All of my clothes are as threadbare as a Betsy Ross original. I wash and dry them as many as four or five times a day. The laundry basket is never empty, the lint trap is always clean, and the mattress stains peek through the ragged sheets like barely legal voyeurs.
My sinuses dry heave, my throat menstruates, and my head has restless leg syndrome. I cough and once again I’m holding the Fourth of July in my hands. Non sequiturs ooze out of my pores like drunk sweat.
If I was an MFA student ripping off Jackson Pollock, I’d place a clean canvas next to my bed, next to my couch, next to my desk, next to my toilet, and I would create mini mucus masterpieces. I would make a fortune on phlegm. And if you wanted a Wyatt Duvall original, all you would have to do is stand in front of me until the next coughing fit arrives. And when it did and after I have, you would look back at me, your faces beaming beneath the shine of Old Glory spittle. That bit of snot stands for our men and women in uniform, I would say. That one for United 93. That one for the World Trade Center 3,000. And you would pay me.
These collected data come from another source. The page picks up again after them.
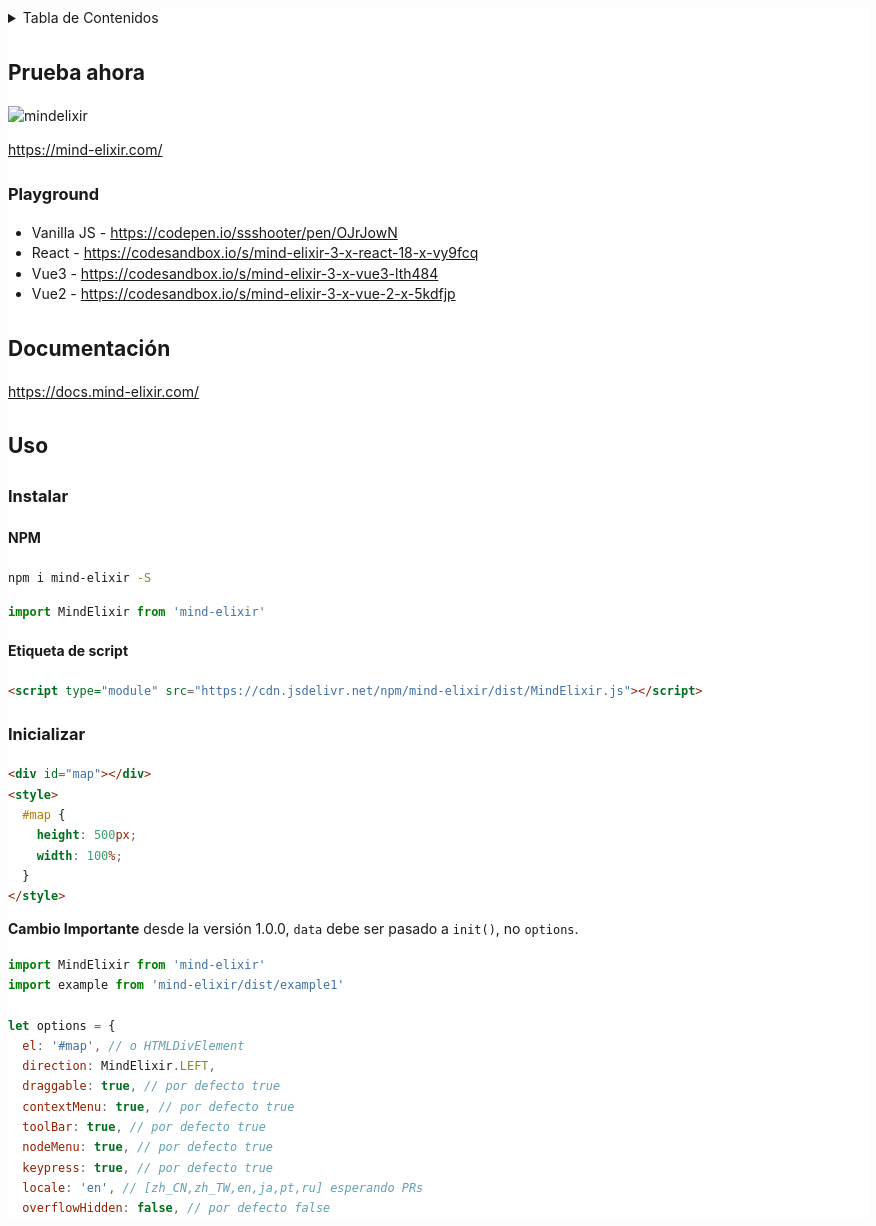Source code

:<details><summary>Tabla de Contenidos</summary></details>

## Prueba ahora

![mindelixir](https://raw.githubusercontent.com/ssshooter/mind-elixir-core/master/images/screenshot2.png)

https://mind-elixir.com/

### Playground

- Vanilla JS - https://codepen.io/ssshooter/pen/OJrJowN
- React - https://codesandbox.io/s/mind-elixir-3-x-react-18-x-vy9fcq
- Vue3 - https://codesandbox.io/s/mind-elixir-3-x-vue3-lth484
- Vue2 - https://codesandbox.io/s/mind-elixir-3-x-vue-2-x-5kdfjp

## Documentación

https://docs.mind-elixir.com/

## Uso

### Instalar

#### NPM

```bash
npm i mind-elixir -S
```

```javascript
import MindElixir from 'mind-elixir'
```

#### Etiqueta de script

```html
<script type="module" src="https://cdn.jsdelivr.net/npm/mind-elixir/dist/MindElixir.js"></script>
```

### Inicializar

```html
<div id="map"></div>
<style>
  #map {
    height: 500px;
    width: 100%;
  }
</style>
```

**Cambio Importante** desde la versión 1.0.0, `data` debe ser pasado a `init()`, no `options`.

```javascript
import MindElixir from 'mind-elixir'
import example from 'mind-elixir/dist/example1'

let options = {
  el: '#map', // o HTMLDivElement
  direction: MindElixir.LEFT,
  draggable: true, // por defecto true
  contextMenu: true, // por defecto true
  toolBar: true, // por defecto true
  nodeMenu: true, // por defecto true
  keypress: true, // por defecto true
  locale: 'en', // [zh_CN,zh_TW,en,ja,pt,ru] esperando PRs
  overflowHidden: false, // por defecto false
```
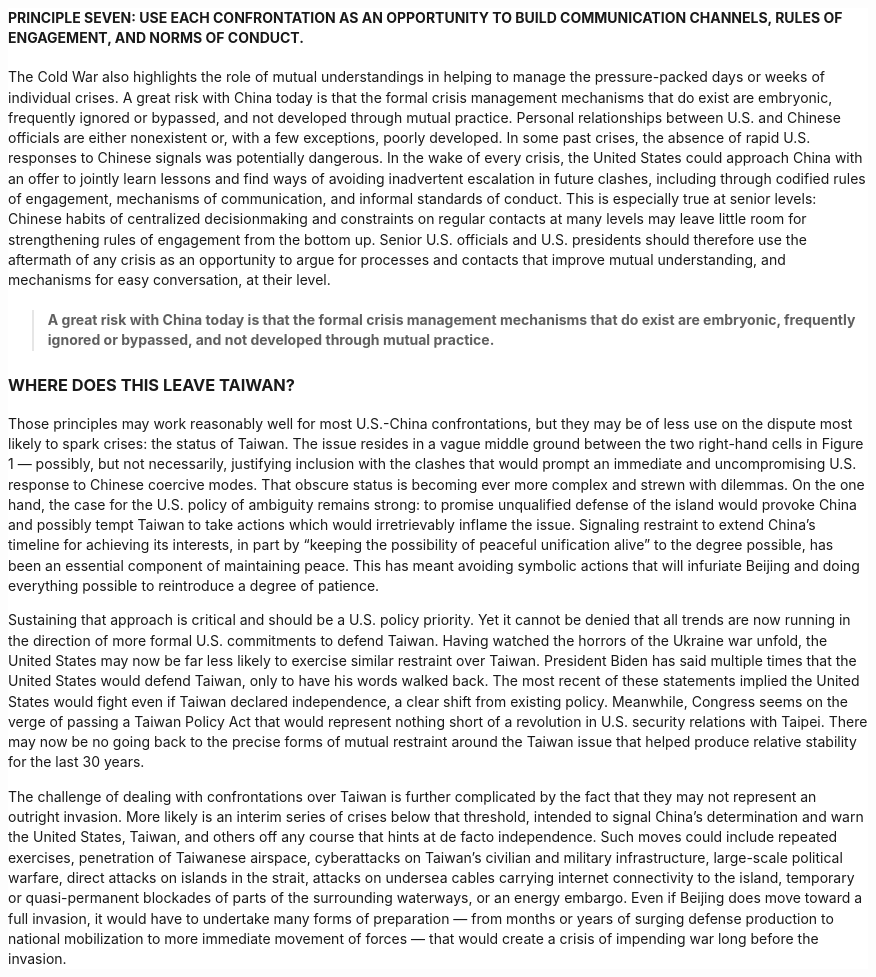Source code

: #### PRINCIPLE SEVEN: USE EACH CONFRONTATION AS AN OPPORTUNITY TO BUILD COMMUNICATION CHANNELS, RULES OF ENGAGEMENT, AND NORMS OF CONDUCT.

The Cold War also highlights the role of mutual understandings in helping to manage the pressure-packed days or weeks of individual crises. A great risk with China today is that the formal crisis management mechanisms that do exist are embryonic, frequently ignored or bypassed, and not developed through mutual practice. Personal relationships between U.S. and Chinese officials are either nonexistent or, with a few exceptions, poorly developed. In some past crises, the absence of rapid U.S. responses to Chinese signals was potentially dangerous. In the wake of every crisis, the United States could approach China with an offer to jointly learn lessons and find ways of avoiding inadvertent escalation in future clashes, including through codified rules of engagement, mechanisms of communication, and informal standards of conduct. This is especially true at senior levels: Chinese habits of centralized decisionmaking and constraints on regular contacts at many levels may leave little room for strengthening rules of engagement from the bottom up. Senior U.S. officials and U.S. presidents should therefore use the aftermath of any crisis as an opportunity to argue for processes and contacts that improve mutual understanding, and mechanisms for easy conversation, at their level.

> #### A great risk with China today is that the formal crisis management mechanisms that do exist are embryonic, frequently ignored or bypassed, and not developed through mutual practice.


### WHERE DOES THIS LEAVE TAIWAN?

Those principles may work reasonably well for most U.S.-China confrontations, but they may be of less use on the dispute most likely to spark crises: the status of Taiwan. The issue resides in a vague middle ground between the two right-hand cells in Figure 1 — possibly, but not necessarily, justifying inclusion with the clashes that would prompt an immediate and uncompromising U.S. response to Chinese coercive modes. That obscure status is becoming ever more complex and strewn with dilemmas. On the one hand, the case for the U.S. policy of ambiguity remains strong: to promise unqualified defense of the island would provoke China and possibly tempt Taiwan to take actions which would irretrievably inflame the issue. Signaling restraint to extend China’s timeline for achieving its interests, in part by “keeping the possibility of peaceful unification alive” to the degree possible, has been an essential component of maintaining peace. This has meant avoiding symbolic actions that will infuriate Beijing and doing everything possible to reintroduce a degree of patience.

Sustaining that approach is critical and should be a U.S. policy priority. Yet it cannot be denied that all trends are now running in the direction of more formal U.S. commitments to defend Taiwan. Having watched the horrors of the Ukraine war unfold, the United States may now be far less likely to exercise similar restraint over Taiwan. President Biden has said multiple times that the United States would defend Taiwan, only to have his words walked back. The most recent of these statements implied the United States would fight even if Taiwan declared independence, a clear shift from existing policy. Meanwhile, Congress seems on the verge of passing a Taiwan Policy Act that would represent nothing short of a revolution in U.S. security relations with Taipei. There may now be no going back to the precise forms of mutual restraint around the Taiwan issue that helped produce relative stability for the last 30 years.

The challenge of dealing with confrontations over Taiwan is further complicated by the fact that they may not represent an outright invasion. More likely is an interim series of crises below that threshold, intended to signal China’s determination and warn the United States, Taiwan, and others off any course that hints at de facto independence. Such moves could include repeated exercises, penetration of Taiwanese airspace, cyberattacks on Taiwan’s civilian and military infrastructure, large-scale political warfare, direct attacks on islands in the strait, attacks on undersea cables carrying internet connectivity to the island, temporary or quasi-permanent blockades of parts of the surrounding waterways, or an energy embargo. Even if Beijing does move toward a full invasion, it would have to undertake many forms of preparation — from months or years of surging defense production to national mobilization to more immediate movement of forces — that would create a crisis of impending war long before the invasion.

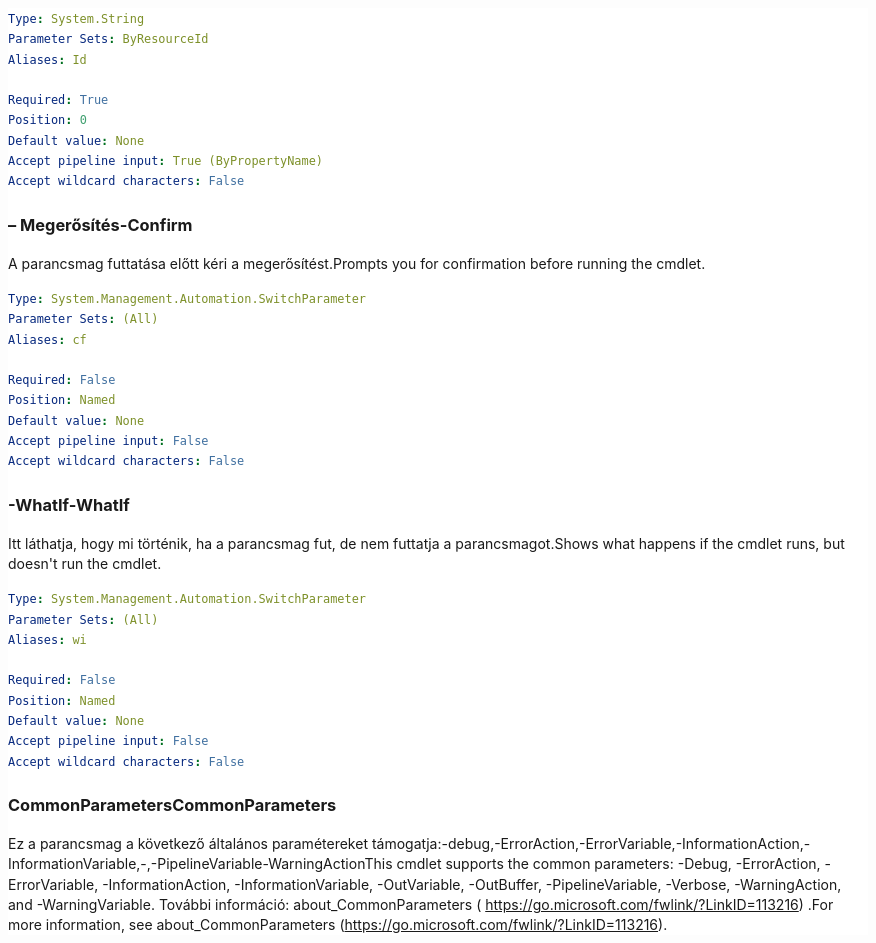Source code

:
 ```yaml
Type: System.String
Parameter Sets: ByResourceId
Aliases: Id

Required: True
Position: 0
Default value: None
Accept pipeline input: True (ByPropertyName)
Accept wildcard characters: False
```

### <span data-ttu-id="4e3be-130">– Megerősítés</span><span class="sxs-lookup"><span data-stu-id="4e3be-130">-Confirm</span></span>
<span data-ttu-id="4e3be-131">A parancsmag futtatása előtt kéri a megerősítést.</span><span class="sxs-lookup"><span data-stu-id="4e3be-131">Prompts you for confirmation before running the cmdlet.</span></span>

```yaml
Type: System.Management.Automation.SwitchParameter
Parameter Sets: (All)
Aliases: cf

Required: False
Position: Named
Default value: None
Accept pipeline input: False
Accept wildcard characters: False
```

### <span data-ttu-id="4e3be-132">-WhatIf</span><span class="sxs-lookup"><span data-stu-id="4e3be-132">-WhatIf</span></span>
<span data-ttu-id="4e3be-133">Itt láthatja, hogy mi történik, ha a parancsmag fut, de nem futtatja a parancsmagot.</span><span class="sxs-lookup"><span data-stu-id="4e3be-133">Shows what happens if the cmdlet runs, but doesn't run the cmdlet.</span></span>

```yaml
Type: System.Management.Automation.SwitchParameter
Parameter Sets: (All)
Aliases: wi

Required: False
Position: Named
Default value: None
Accept pipeline input: False
Accept wildcard characters: False
```

### <span data-ttu-id="4e3be-134">CommonParameters</span><span class="sxs-lookup"><span data-stu-id="4e3be-134">CommonParameters</span></span>
<span data-ttu-id="4e3be-135">Ez a parancsmag a következő általános paramétereket támogatja:-debug,-ErrorAction,-ErrorVariable,-InformationAction,-InformationVariable,-,-PipelineVariable-WarningAction</span><span class="sxs-lookup"><span data-stu-id="4e3be-135">This cmdlet supports the common parameters: -Debug, -ErrorAction, -ErrorVariable, -InformationAction, -InformationVariable, -OutVariable, -OutBuffer, -PipelineVariable, -Verbose, -WarningAction, and -WarningVariable.</span></span> <span data-ttu-id="4e3be-136">További információ: about_CommonParameters ( https://go.microsoft.com/fwlink/?LinkID=113216) .</span><span class="sxs-lookup"><span data-stu-id="4e3be-136">For more information, see about_CommonParameters (https://go.microsoft.com/fwlink/?LinkID=113216).</span></span>
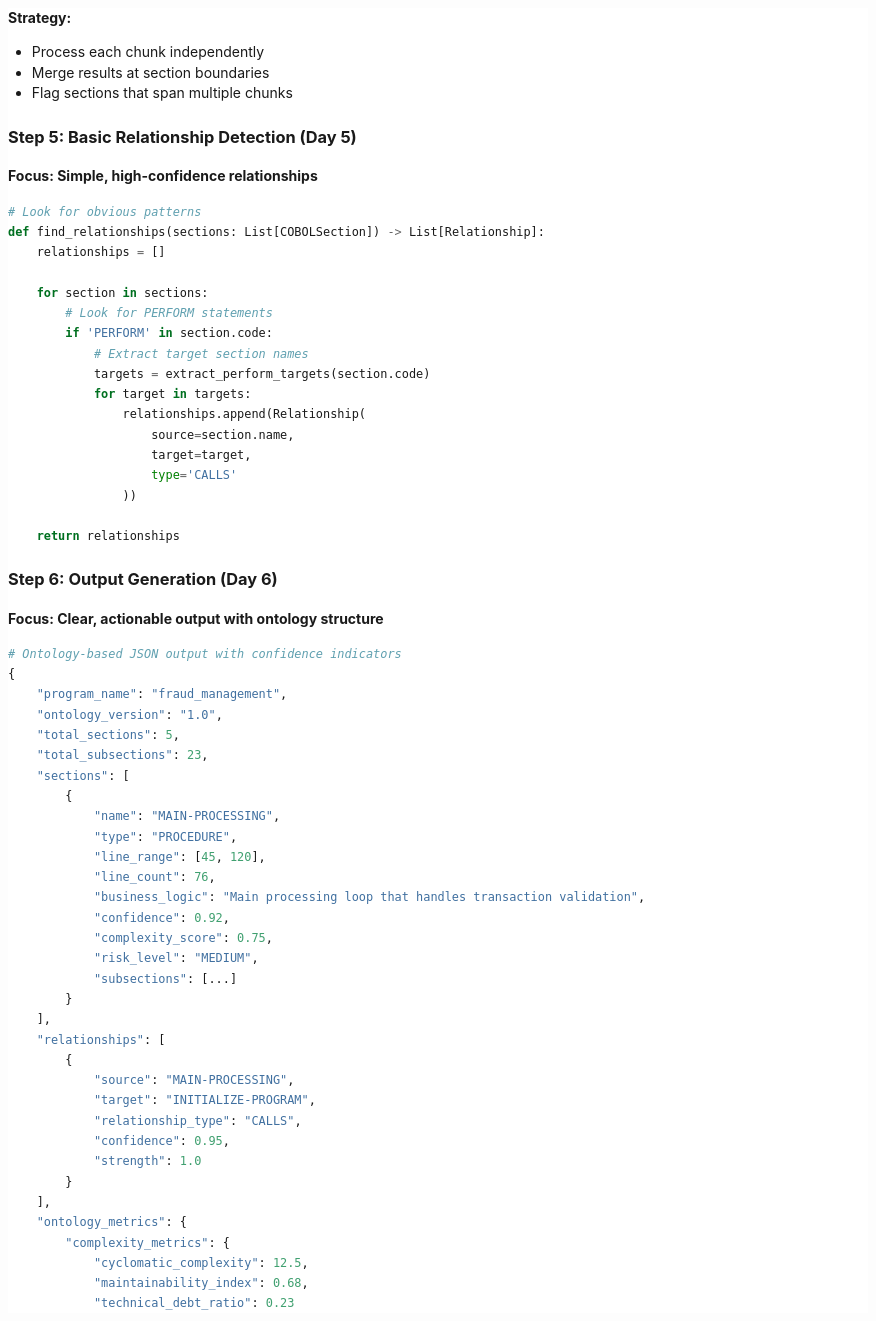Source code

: **Strategy:**
- Process each chunk independently
- Merge results at section boundaries
- Flag sections that span multiple chunks

### Step 5: Basic Relationship Detection (Day 5)
**Focus: Simple, high-confidence relationships**

```python
# Look for obvious patterns
def find_relationships(sections: List[COBOLSection]) -> List[Relationship]:
    relationships = []
    
    for section in sections:
        # Look for PERFORM statements
        if 'PERFORM' in section.code:
            # Extract target section names
            targets = extract_perform_targets(section.code)
            for target in targets:
                relationships.append(Relationship(
                    source=section.name,
                    target=target,
                    type='CALLS'
                ))
    
    return relationships
```

### Step 6: Output Generation (Day 6)
**Focus: Clear, actionable output with ontology structure**

```python
# Ontology-based JSON output with confidence indicators
{
    "program_name": "fraud_management",
    "ontology_version": "1.0",
    "total_sections": 5,
    "total_subsections": 23,
    "sections": [
        {
            "name": "MAIN-PROCESSING",
            "type": "PROCEDURE",
            "line_range": [45, 120],
            "line_count": 76,
            "business_logic": "Main processing loop that handles transaction validation",
            "confidence": 0.92,
            "complexity_score": 0.75,
            "risk_level": "MEDIUM",
            "subsections": [...]
        }
    ],
    "relationships": [
        {
            "source": "MAIN-PROCESSING",
            "target": "INITIALIZE-PROGRAM",
            "relationship_type": "CALLS",
            "confidence": 0.95,
            "strength": 1.0
        }
    ],
    "ontology_metrics": {
        "complexity_metrics": {
            "cyclomatic_complexity": 12.5,
            "maintainability_index": 0.68,
            "technical_debt_ratio": 0.23
```
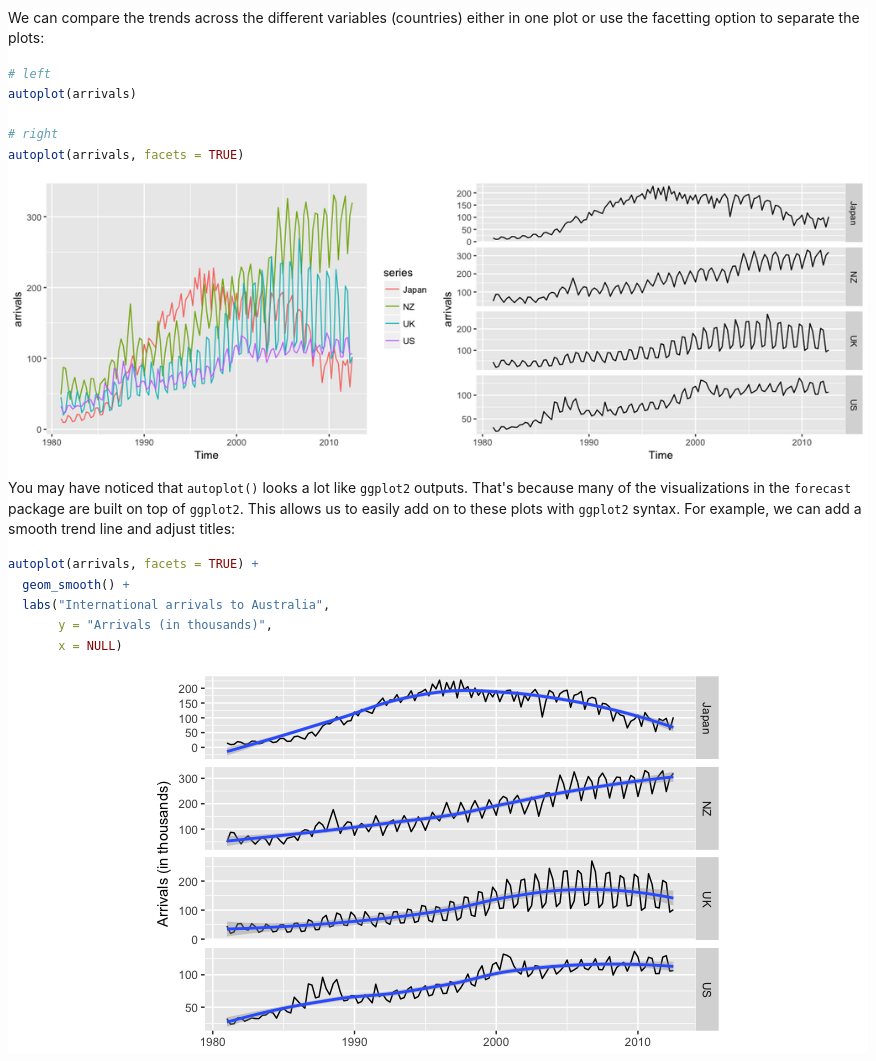We can compare the trends across the different variables (countries) either in one plot or use the facetting option to separate the plots:


```r
# left
autoplot(arrivals)

# right
autoplot(arrivals, facets = TRUE)
```

<img src="/public/images/analytics/time_series/unnamed-chunk-9-1.png" style="display: block; margin: auto;" />

You may have noticed that `autoplot()` looks a lot like `ggplot2` outputs.  That's because many of the visualizations in the `forecast` package are built on top of `ggplot2`.  This allows us to easily add on to these plots with `ggplot2` syntax.  For example, we can add a smooth trend line and adjust titles:


```r
autoplot(arrivals, facets = TRUE) +
  geom_smooth() +
  labs("International arrivals to Australia",
       y = "Arrivals (in thousands)",
       x = NULL)
```

<img src="/public/images/analytics/time_series/unnamed-chunk-10-1.png" style="display: block; margin: auto;" />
My eyes burn and swell. Every glance scalds, and every blink is an eruption. I look at the world through bloodshot glasses, and everything I see comes in shades of red No. 2 and blue No. 5.
With each cough, I would get another 15-minutes of fame, another interview, another fan site, another Facebook friend, another line on my tombstone. I wouldn’t need to sign autographs. I would only need to hand out Kleenex. I would be rich beyond belief. Every morning, I would wipe my ass with Andy Warhol Campbell soup can prints and jerk off into the face of Picasso.
I reach for the glass pipe on the nightstand, lift up my shirt, and pull the high from my belly button. Then I pack the bowl and smoke.
There is no place I’d rather be. The world is my laundromat, and my soul is Downy soft.